Scientists from Galileo (astronomy) and Isaac Newton (celestial mechanics) right up through Albert Einstein (E=MC2) and Alan Turing (computers) and Marie Curie (radioactivity) and Watson and Crick (DNA double helix) and on and on have been following their curiosity and determination to understand how our world works. Science eradicated smallpox and developed the internet, put men on the moon and at the bottom of the ocean, described the genetics of cancer and blue eyes and calico cats, explained hurricanes and gravity and snowflakes, developed antibiotics, airplanes, machines that can look inside a living body, calculate faster than a roomful of humans, drive cars, fly airplanes. Science is at the center of all that makes our lives safe and rich and interesting.

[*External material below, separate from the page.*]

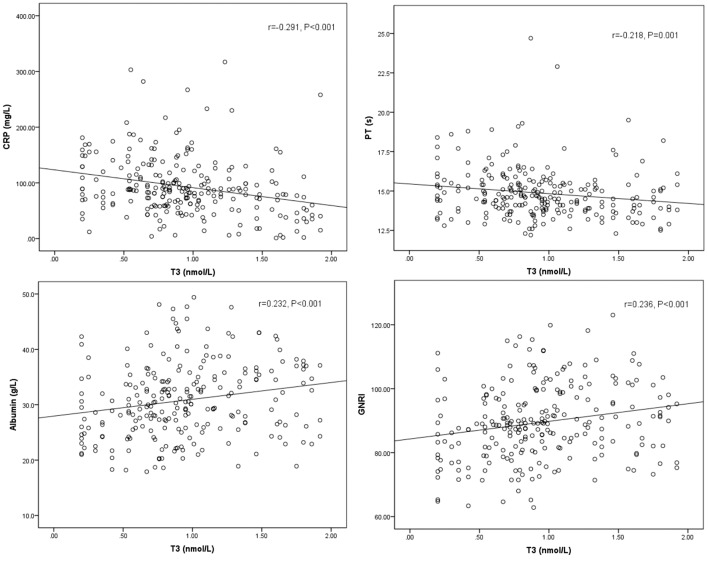
Scatter diagrams showing correlation between T3, CRP, PT, albumin, and GNRI. T3 had a negative association with CRP (r = −0.291, P < 0.001), PT (r = −0.218, P = 0.001), and positively correlated with albumin (r = 0.232, P < 0.001), and GNRI (r = 0.236, P < 0.001).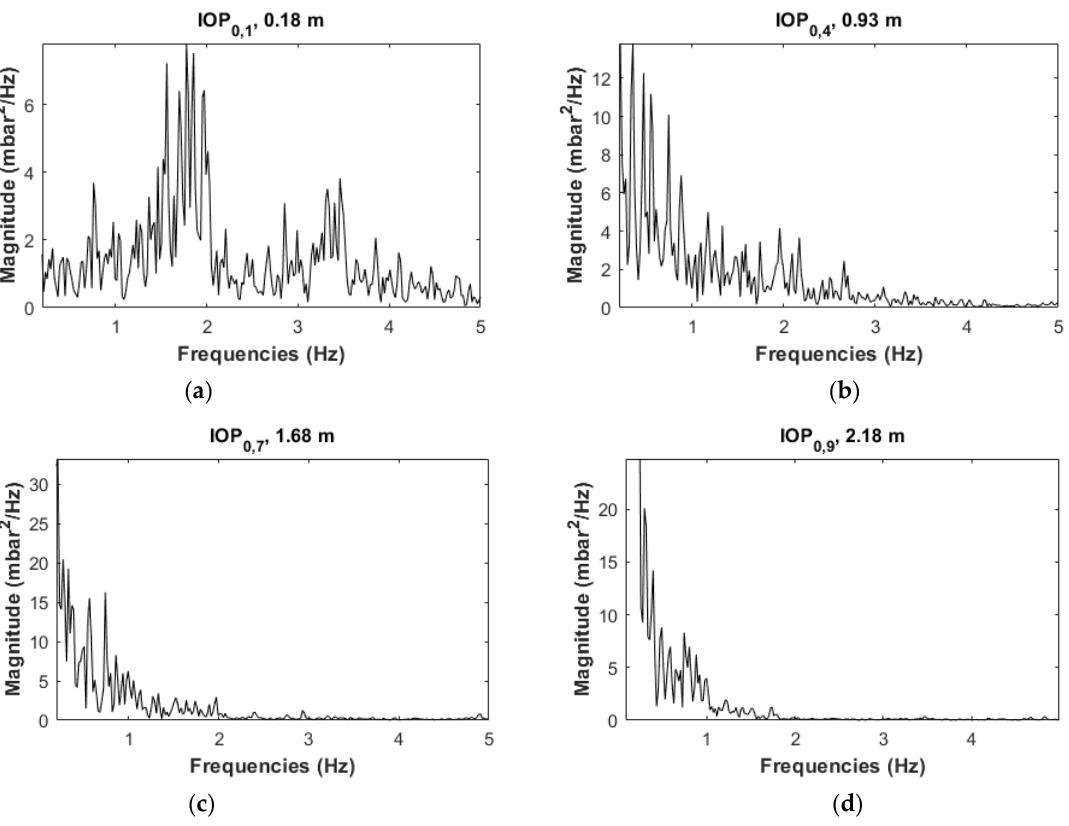
Figure 9. Four spectra obtained at various heights for the same experimental configuration, at U air − U mf = 0.18 m/s and G p = 58 kg/m 2 s: ( a ) 0.18 m, ( b ) 0.93 m, ( c ) 1.68 m and ( d ) 2.18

And it is being threatened. At the annual meeting of the American Association for the Advancement of Science last month, hundreds of scientists in white lab coats filled Boston’s Copley Square in a completely unscientist-like display of resistance against the current president’s policies and personnel choices, which they believe cast doubt on the very underpinnings of the scientific method. The new president has called into question such bedrock research as the safety of vaccines, the dangers of climate change, the validity of economic data such as unemployment rates and the size of the national debt. Upon taking office, he issued a gag order on government scientists, began scrubbing federal websites of scientific information and announced plans to gut funding for a wide range of scientific programs and institutions, including for some of NASA’s projects.

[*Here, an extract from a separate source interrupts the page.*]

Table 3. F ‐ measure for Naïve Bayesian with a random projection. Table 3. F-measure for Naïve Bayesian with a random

This page has long been an unabashed fan of NASA, and we continue to encourage our representatives in Washington to protect its funding and its mission. Sen. Ted Cruz and U.S. Reps. Lamar Smith, R-San Antonio, and Brian Babin, R-Port Arthur, have proposed legislation — the NASA Transition Authorization Act of 2017 — that underscores the agency’s importance to Texas and Houston. The bill commits to continuing the manned exploration of deep space, supporting commercial exploitation of low Earth orbit, and expanding the use of the International Space Station to include more private-sector enterprises. We agree that space exploration is a central part of NASA’s mission, but we are wary of legislation that would gut the agency’s Earth Science Division. NASA’s satellites provide vital information on weather for storm forecasts, on water availability for farmers; help predict hurricanes and floods, track wildfires, collect data on the effects of climate change, and more.
It also isn’t clear what impact the legislation would have on the kind of pure scientific research that led us to little Trappist-1 and its family of planets. Manned exploration isn’t a likely outcome as it would take 800,000 years, give or take a few thousand years, to get there. Nor is any commercial exploitation imminent, beyond NASA’s very cool posters. The value of the Trappist-1 discovery lies in the expansion of our understanding of the universe and our place in it. When we gaze up at the stars, we can’t help wondering if we are alone here, or if there is someone out there. If there is, science — and NASA — will find it.